> _EXERCISE BRIEF_: What lines of the material below include the string "Left"? Copy all of them.
[EXERCISE INPUTS]
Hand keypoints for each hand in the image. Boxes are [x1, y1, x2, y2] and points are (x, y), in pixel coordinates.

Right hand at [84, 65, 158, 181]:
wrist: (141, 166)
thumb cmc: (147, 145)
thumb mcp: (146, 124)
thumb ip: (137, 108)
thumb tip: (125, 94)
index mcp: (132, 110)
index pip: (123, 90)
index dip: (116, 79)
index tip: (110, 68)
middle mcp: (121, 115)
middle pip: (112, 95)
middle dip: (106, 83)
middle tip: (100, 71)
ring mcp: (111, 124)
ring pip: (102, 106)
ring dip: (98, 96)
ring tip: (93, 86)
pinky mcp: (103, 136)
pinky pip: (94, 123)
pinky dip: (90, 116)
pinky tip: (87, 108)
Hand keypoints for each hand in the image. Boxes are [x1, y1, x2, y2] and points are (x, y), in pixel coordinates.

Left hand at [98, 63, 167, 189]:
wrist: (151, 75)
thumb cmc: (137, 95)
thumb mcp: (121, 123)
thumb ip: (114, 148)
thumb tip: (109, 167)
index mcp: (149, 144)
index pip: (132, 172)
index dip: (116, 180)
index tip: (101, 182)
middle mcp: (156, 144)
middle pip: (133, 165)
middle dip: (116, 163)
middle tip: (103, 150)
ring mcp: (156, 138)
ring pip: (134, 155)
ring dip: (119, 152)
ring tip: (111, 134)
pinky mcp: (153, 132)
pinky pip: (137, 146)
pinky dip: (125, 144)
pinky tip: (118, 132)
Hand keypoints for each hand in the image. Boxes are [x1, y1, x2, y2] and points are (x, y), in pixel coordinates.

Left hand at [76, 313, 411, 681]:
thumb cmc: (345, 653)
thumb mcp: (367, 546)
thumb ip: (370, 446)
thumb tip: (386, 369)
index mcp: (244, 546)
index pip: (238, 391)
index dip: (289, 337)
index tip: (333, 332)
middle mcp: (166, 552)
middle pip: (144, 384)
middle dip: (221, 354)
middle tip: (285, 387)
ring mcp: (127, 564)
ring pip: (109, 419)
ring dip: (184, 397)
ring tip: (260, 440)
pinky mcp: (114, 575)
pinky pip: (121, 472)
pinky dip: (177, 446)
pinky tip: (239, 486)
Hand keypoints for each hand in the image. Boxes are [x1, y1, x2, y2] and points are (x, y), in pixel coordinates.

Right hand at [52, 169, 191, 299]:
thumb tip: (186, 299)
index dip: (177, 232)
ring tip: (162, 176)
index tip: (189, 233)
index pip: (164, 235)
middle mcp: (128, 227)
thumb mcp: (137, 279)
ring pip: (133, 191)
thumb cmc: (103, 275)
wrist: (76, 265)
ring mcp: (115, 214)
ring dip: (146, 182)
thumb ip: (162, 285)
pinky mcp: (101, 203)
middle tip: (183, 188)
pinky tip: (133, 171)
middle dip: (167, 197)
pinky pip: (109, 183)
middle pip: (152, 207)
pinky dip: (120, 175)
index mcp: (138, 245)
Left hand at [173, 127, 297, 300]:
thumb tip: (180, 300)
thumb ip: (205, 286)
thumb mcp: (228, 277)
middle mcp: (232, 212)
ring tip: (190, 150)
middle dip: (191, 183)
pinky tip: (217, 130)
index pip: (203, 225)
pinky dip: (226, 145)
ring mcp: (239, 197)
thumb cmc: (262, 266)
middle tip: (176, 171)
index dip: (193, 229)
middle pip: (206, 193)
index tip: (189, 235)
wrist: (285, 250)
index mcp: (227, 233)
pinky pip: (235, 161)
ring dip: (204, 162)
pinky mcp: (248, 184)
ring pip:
[/EXERCISE INPUTS]
> _WRITTEN RESPONSE_:
Left hand at [98, 63, 167, 189]:
Left hand at [76, 313, 411, 681]:
Left hand at [173, 127, 297, 300]:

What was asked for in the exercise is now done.